Salon reports that Canadian blogger Derek Miller died shortly after blogging his own death. Miller, first diagnosed with colorectal cancer in 2007, had been using his blog as a platform for his meditations on illness and death, longing and loss. His final post begins:
Here it is. I’m dead, and this is my last post to my blog. In advance, I asked that once my body finally shut down from the punishments of my cancer, then my family and friends publish this prepared message I wrote—the first part of the process of turning this from an active website to an archive.
His final message runs about 1,400 words — short sentences, no rambling, no block quotes. In literary terms, the man was a thoroughbred.
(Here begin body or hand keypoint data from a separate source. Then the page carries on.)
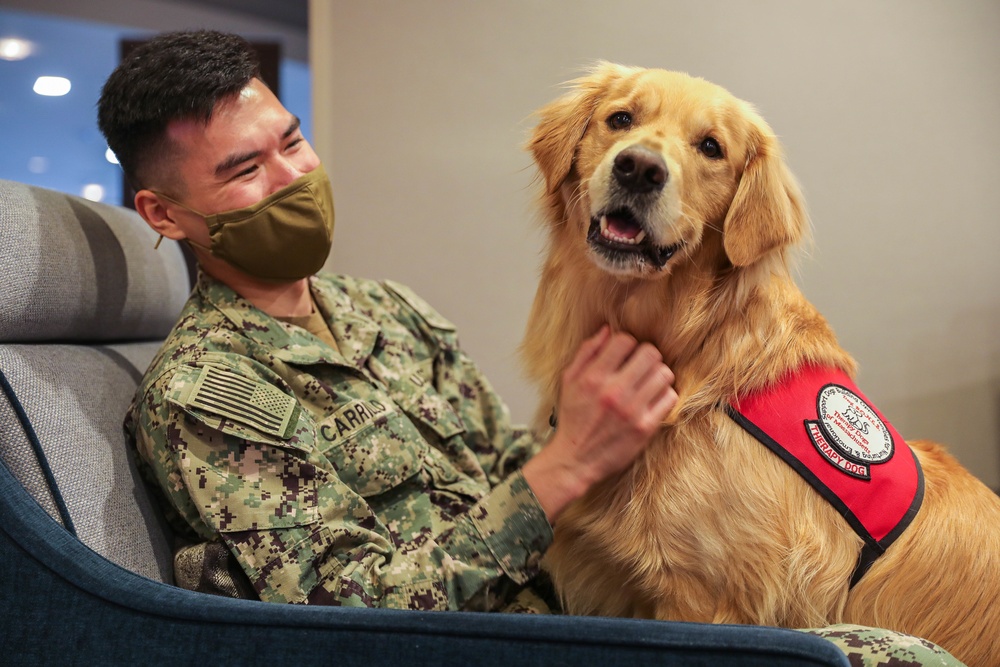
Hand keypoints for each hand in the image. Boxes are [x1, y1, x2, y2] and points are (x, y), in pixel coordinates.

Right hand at [522, 326, 676, 522]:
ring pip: (664, 374)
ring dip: (658, 375)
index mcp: (593, 377)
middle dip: (647, 356)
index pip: (625, 340)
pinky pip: (670, 398)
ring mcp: (632, 410)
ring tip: (648, 383)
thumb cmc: (573, 418)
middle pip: (650, 353)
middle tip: (640, 367)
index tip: (625, 355)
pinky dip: (664, 396)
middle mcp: (614, 391)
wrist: (575, 459)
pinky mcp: (645, 427)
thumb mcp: (570, 381)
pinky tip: (652, 399)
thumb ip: (587, 353)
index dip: (627, 344)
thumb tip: (607, 330)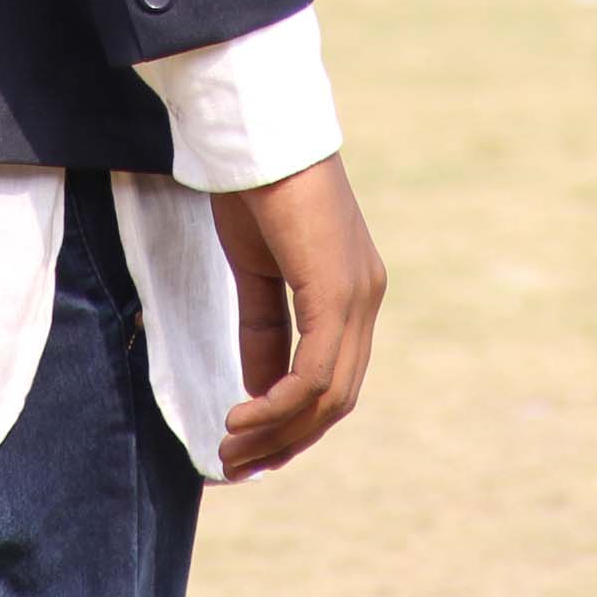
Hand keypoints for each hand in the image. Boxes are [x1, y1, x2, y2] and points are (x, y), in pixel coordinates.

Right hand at [209, 152, 384, 480]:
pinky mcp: (336, 292)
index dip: (294, 421)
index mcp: (353, 291)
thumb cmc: (255, 189)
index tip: (249, 446)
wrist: (259, 134)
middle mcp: (367, 298)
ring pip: (328, 394)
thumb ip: (264, 331)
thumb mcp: (257, 272)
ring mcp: (358, 296)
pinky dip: (279, 404)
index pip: (334, 378)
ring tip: (230, 447)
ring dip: (277, 431)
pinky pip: (315, 372)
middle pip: (335, 399)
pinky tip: (244, 415)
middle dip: (284, 439)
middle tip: (234, 463)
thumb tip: (258, 393)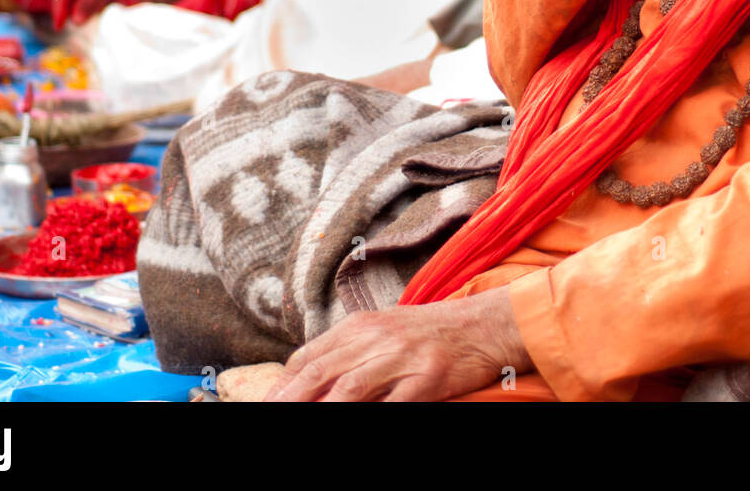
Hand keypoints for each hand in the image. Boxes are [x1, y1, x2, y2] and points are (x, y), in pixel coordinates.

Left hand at [264, 287, 530, 401]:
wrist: (482, 324)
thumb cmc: (430, 332)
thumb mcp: (384, 330)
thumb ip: (348, 349)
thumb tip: (306, 374)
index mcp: (361, 326)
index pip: (309, 356)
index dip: (283, 386)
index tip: (268, 405)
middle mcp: (376, 338)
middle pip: (321, 373)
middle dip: (292, 399)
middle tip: (272, 415)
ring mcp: (402, 357)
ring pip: (350, 389)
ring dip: (325, 410)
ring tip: (304, 424)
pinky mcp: (427, 376)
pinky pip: (394, 404)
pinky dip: (375, 416)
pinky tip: (361, 425)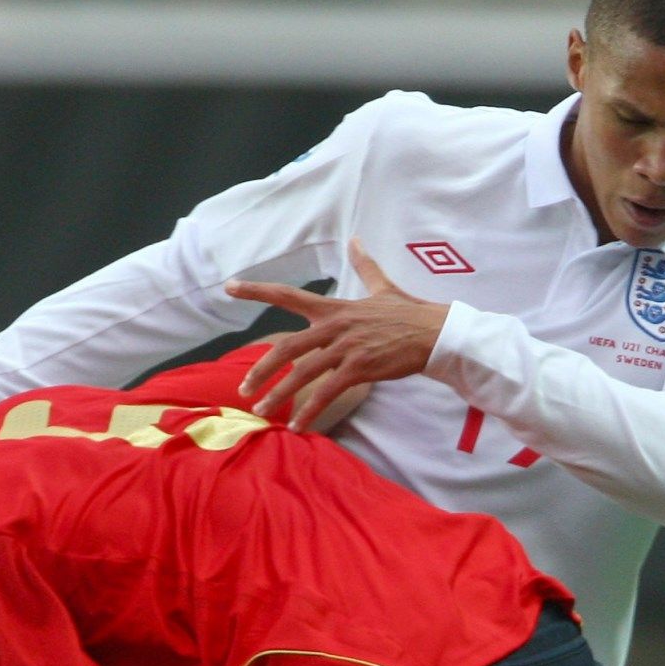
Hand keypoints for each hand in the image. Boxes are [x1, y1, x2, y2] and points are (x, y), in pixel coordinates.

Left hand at [225, 238, 449, 430]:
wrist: (436, 333)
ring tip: (262, 410)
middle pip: (286, 346)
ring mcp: (346, 348)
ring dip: (279, 394)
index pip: (288, 295)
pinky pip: (327, 392)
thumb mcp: (383, 286)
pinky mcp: (359, 368)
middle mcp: (334, 326)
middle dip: (260, 369)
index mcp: (334, 307)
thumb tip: (356, 240)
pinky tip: (298, 425)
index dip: (257, 290)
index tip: (229, 286)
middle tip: (243, 388)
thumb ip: (364, 265)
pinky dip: (311, 410)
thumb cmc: (409, 313)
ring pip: (302, 372)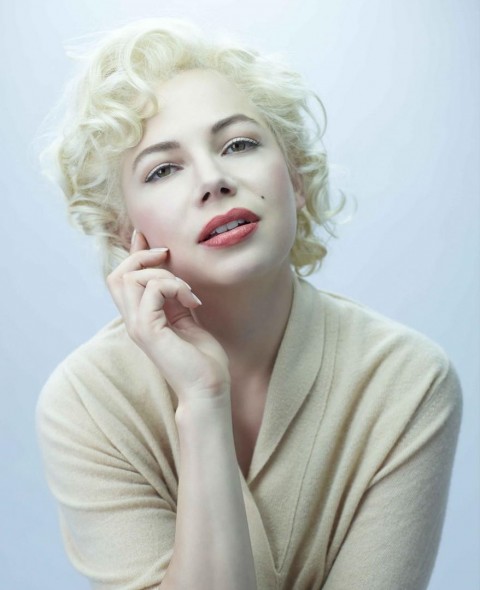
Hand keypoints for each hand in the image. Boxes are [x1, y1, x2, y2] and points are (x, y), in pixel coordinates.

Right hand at [107, 231, 229, 403]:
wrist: (208, 389)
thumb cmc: (202, 359)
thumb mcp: (187, 319)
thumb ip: (174, 298)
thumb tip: (172, 275)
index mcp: (141, 318)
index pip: (123, 279)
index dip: (133, 252)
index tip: (144, 234)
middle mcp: (134, 321)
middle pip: (117, 274)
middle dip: (142, 257)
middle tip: (169, 258)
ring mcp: (138, 326)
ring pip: (130, 278)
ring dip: (163, 275)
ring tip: (188, 292)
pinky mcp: (149, 331)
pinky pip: (152, 290)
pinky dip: (174, 287)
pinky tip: (192, 302)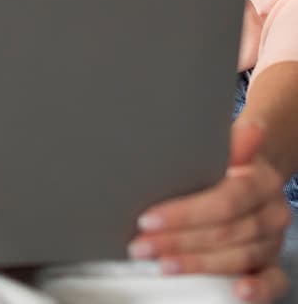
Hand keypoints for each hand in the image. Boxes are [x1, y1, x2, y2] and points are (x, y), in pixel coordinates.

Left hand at [127, 120, 290, 301]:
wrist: (255, 171)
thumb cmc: (228, 159)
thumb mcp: (223, 144)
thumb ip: (229, 142)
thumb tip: (252, 128)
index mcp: (261, 180)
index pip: (223, 201)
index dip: (184, 214)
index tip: (148, 219)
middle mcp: (272, 212)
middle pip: (225, 232)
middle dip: (178, 241)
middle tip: (142, 245)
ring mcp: (273, 240)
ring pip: (238, 257)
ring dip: (197, 264)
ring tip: (160, 264)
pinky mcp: (272, 263)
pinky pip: (272, 281)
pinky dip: (257, 290)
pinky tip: (236, 292)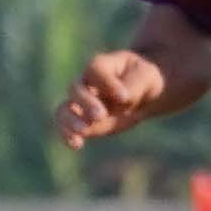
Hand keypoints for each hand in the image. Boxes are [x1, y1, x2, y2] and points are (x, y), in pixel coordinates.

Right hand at [55, 50, 169, 150]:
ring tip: (82, 131)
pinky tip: (77, 144)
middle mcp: (86, 83)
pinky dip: (68, 135)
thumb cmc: (142, 79)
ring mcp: (82, 103)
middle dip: (86, 103)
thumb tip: (121, 101)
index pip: (95, 70)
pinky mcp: (83, 121)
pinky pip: (67, 127)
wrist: (142, 94)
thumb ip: (133, 86)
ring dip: (70, 120)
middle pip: (76, 88)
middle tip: (100, 116)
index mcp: (101, 65)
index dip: (106, 83)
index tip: (123, 97)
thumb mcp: (145, 78)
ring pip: (64, 109)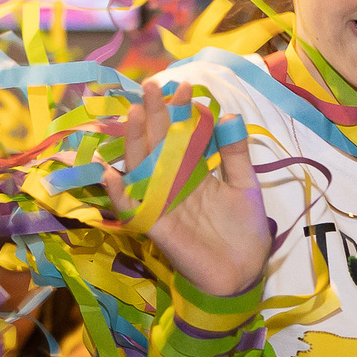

The post drew almost 3.000 Facebook likes — a number which, under any other circumstances, I’d surely envy.
But what impresses me most about Miller is his detachment. That word might not apply in its religious sense; Miller was an atheist. But the absence of any afterlife seems not to bother him. He writes:
I haven’t gone to a better place, or a worse one. I haven’t gone anyplace, because Derek doesn’t exist anymore. As soon as my body stopped functioning, and the neurons in my brain ceased firing, I made a remarkable transformation: from a living organism to a corpse, like a flower or a mouse that didn’t make it through a particularly frosty night. The evidence is clear that once I died, it was over.
So I was unafraid of death—of the moment itself—and of what came afterwards, which was (and is) nothing. As I did all along, I remained somewhat afraid of the process of dying, of increasing weakness and fatigue, of pain, of becoming less and less of myself as I got there. I was lucky that my mental faculties were mostly unaffected over the months and years before the end, and there was no sign of cancer in my brain—as far as I or anyone else knew.
Though Miller expresses disappointment at “missing out,” he concludes:
The world, indeed the whole universe, is a beautiful, astonishing, wondrous place. There is always more to find out. I don’t look back and regret anything, and I hope my family can find a way to do the same.
As you’ll have noticed, Miller writes of himself in the past tense, as though from beyond the grave. For me, at least, this was confusing in a wonderful way: if words are coming from a man who was, then maybe he still is. I wonder what Miller would make of the contradiction.
Miller isn’t the only blogger who’s invited the world to his sickbed, or deathbed. Alicia Parlette, a San Francisco journalist, who was diagnosed with cancer at the age of 23, has kept a chronicle of her experiences in Alicia’s Story. There must me many others — more than anyone could name, or I could link to.
Some advantages to having such easy access to so many real-time personal accounts of sickness, pain and dying are fairly obvious. All the taboos surrounding the body’s inevitable collapse are shattered; the world gets a big, fat “memento mori,” along with innumerable competing versions of the Ars Moriendi
But I suspect there’s another reason to cheer this new connectedness: people suffer and die better in front of an appreciative audience. To cite just one example, there’s my mother’s brother, whose carotid doctors recently unblocked. The operation involved the insertion of a Foley catheter, which remained in place for several days afterward — a grim experience.
When he talked to my mother, for whom his jokes have always been hit or miss, he sounded grumpy throughout the conversation.
I’ve always been a big fan of his. When I called, he opened with, “They stuck a Foley in a Foley.” Foley is his surname. I fold him, “Bravo, sir!” And he brightened up immediately.
Actually, like Miller’s FB numbers, the Foley-in-a-Foley joke is something I’d normally have envied, or possibly tried to steal. But there are times it’s best to be magnanimous.
Oh, and since we’ve been talking a lot about St. Therese lately, imagine if she’d blogged, or better, vlogged. She could have converted half of Vietnam in her very own lifetime.